I think the stories have dated a bit, for example having a maid and a cook in the house, but William's unshakable logic and eloquence when he is trying to navigate the bewildering adult world of rules and expectations is still funny and excellent writing.
An easy, comfortable read.
31)Small Island by Andrea Levy
This is the story of Hortense and Gilbert, a newly married couple from Jamaica whose migrate to the UK after the end of WWII, and their white landlady Queenie who befriends them.
I thought it would be the story of a young Jamaican couple and their experiences as they try to make their way in post war Britain, but there was actually very little of this.
There was a lot of back story of childhoods, which were marginally interesting but not really relevant, and then a lot about Queenie's husband Bernard during the war.
It was an easy read but really didn't hold my interest in the early part of the book and it was a bit of a chore.

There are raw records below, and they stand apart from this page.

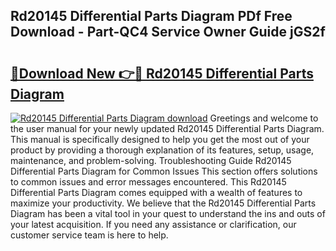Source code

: ## Rd20145 Differential Parts Diagram PDf Free Download - Part-QC4 Service Owner Guide jGS2f

# <h2><a href="http://dfp0yuo.blite.top/?on=Rd20145+Differential+Parts+Diagram">🔗Download New 👉🔴 Rd20145 Differential Parts Diagram</a></h2>

[![Rd20145 Differential Parts Diagram download](https://i.imgur.com/lujVjoI.png)](http://dfp0yuo.blite.top/?on=Rd20145+Differential+Parts+Diagram)
Greetings and welcome to the user manual for your newly updated Rd20145 Differential Parts Diagram. This manual is specifically designed to help you get the most out of your product by providing a thorough explanation of its features, setup, usage, maintenance, and problem-solving. Troubleshooting Guide Rd20145 Differential Parts Diagram for Common Issues This section offers solutions to common issues and error messages encountered. This Rd20145 Differential Parts Diagram comes equipped with a wealth of features to maximize your productivity. We believe that the Rd20145 Differential Parts Diagram has been a vital tool in your quest to understand the ins and outs of your latest acquisition. If you need any assistance or clarification, our customer service team is here to help.
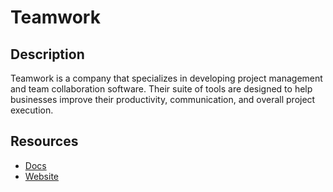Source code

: # Teamwork

## Description
Teamwork is a company that specializes in developing project management and team collaboration software. Their suite of tools are designed to help businesses improve their productivity, communication, and overall project execution.

## Resources

- [Docs](https://apidocs.teamwork.com/)
- [Website](teamwork.com)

It did pick up a bit but not enough to make it the great read about the Windrush generation I was looking for.
32)Take Six Girls by Laura Thompson
I have read quite a lot of historical books on 20th Century British history and royalty as this period fascinates me, this seemed like a logical next read and while I was vaguely familiar with the Mitford name I really didn't know that much about them.
As the title suggests, six sisters - Nancy, Pamela, Diana, Jessica, Unity and Deborah, all from a privileged, now disappeared world of country houses, governesses and society parties. As the didn't go to school, they grew up almost solely in each others company and their strange insular relationships were well documented through letters.
All of them became remarkable in their own way - Nancy was a well known novelist, Diana was married to the massively wealthy heir to the Guiness empire but left him for Oswald Mosely the leader of the British Fascists and spent most of WWII in Holloway Prison, Jessica joined the Communists, Unity was friends with Hitler and shot herself in the head the day war broke out, Deborah became the Duchess of Devonshire and restored Chatsworth.
It was an interesting read, but found it difficult to follow as the timelines jumped around so much and it was not always clear which sister the author was talking about at any given time.